Monday, August 17, 2015

Frail Bodies, Strong Singers at Any Age

These days you rarely hear singers who sing with true VOCAL FREEDOM in the commercial arena. Instead you hear singers who blast and push and force their voices for years until they have finally done so much damage to their voices they are forced into retirement, never to return to the stage.

This is not so with singers who studied carefully to achieve VOCAL FREEDOM in the Bel Canto way of singing. When asked to sing publicly years after their retirement from professional life in their frail and elder years they can sing yet with great majesty and expressiveness. Their health may be leaving them, but their ability to sing comes from their depth of spirit, which is as strong as ever!

My associate teacher in the Bel Canto House School of Singing Edwin Williamson had the great honor of visiting Anna-Lisa Bjorling, the widow of Jussi Bjorling, at her home in the year 1994. She showed him the room which Jussi kept aside for his singing, which contained the various regalia, medals, certificates and other mementos that been awarded to him by the presidents and royalty in the countries where he had performed, and she told him of her memories of singing together with Jussi.

Then Edwin asked Mrs. Anna-Lisa Bjorling to sing for him. At first she was reluctant, saying "Oh, it’s been such a long time since I have sung..." But Edwin began to sing Puccini’s "O mio babino, caro" and she instantly joined in with him. Edwin is a witness to the fact that she sang perfectly well even though she had long since retired. This is an experience that Edwin will fondly carry in his memory for the rest of his life.

Another great Bel Canto singer named Tito Schipa made his operatic debut in Vercelli, Italy in 1909 at age twenty. He had an impressive career singing all over the world including the Met in New York City and in several films. He sang professionally for fifty-five years. Even in his seventies he was able to fill the great opera arenas with his tenor voice which was always subtle, light and fully expressive. The last concert he gave was in 1962 in New York. The critics at that concert gave wonderful accounts of his performance. Recordings of that concert are still in publication, and I recommend to you to get a copy and hear it for yourself.
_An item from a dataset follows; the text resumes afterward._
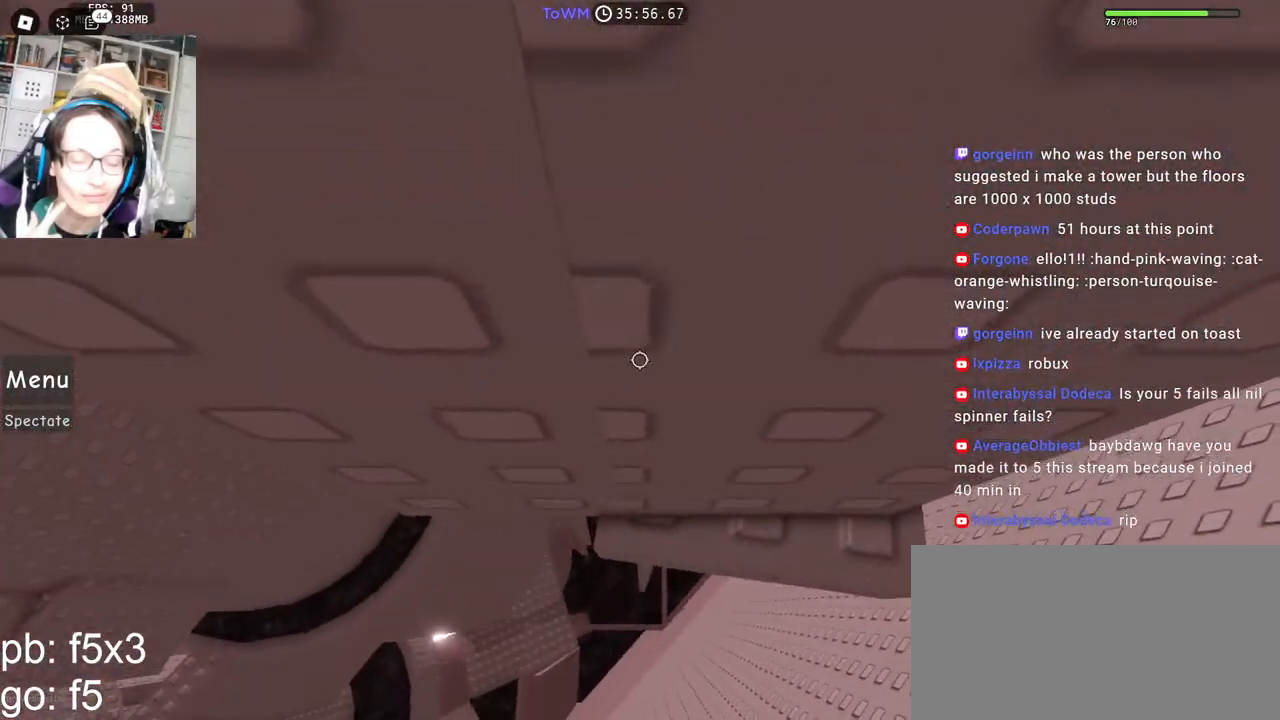
{"keys": [], "mouse": ["right"], "events": []}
The Croatian-born soprano Zinka Milanov enjoyed a certain degree of fame and success in her younger years, though her voice tended to be somewhat shrill. However, she did not fully come to maturity in her singing voice until she was in her forties. Her later work is a clear example of true VOCAL FREEDOM, and her wonderful interpretations of Verdi and Puccini roles earned her a place in history as one of the best dramatic sopranos of her day.

When she retired from The Met in 1966, Milanov took up teaching on a full-time basis. In an interview with Etude magazine in the early 1940's she said: "I love to sing for my students. I love to demonstrate for them." (She used her own voice when she taught– not the piano.) She also said that she loved to sing for her plants and her flowers. When asked what makes a singer great, she answered: "Those who work hardest at their art."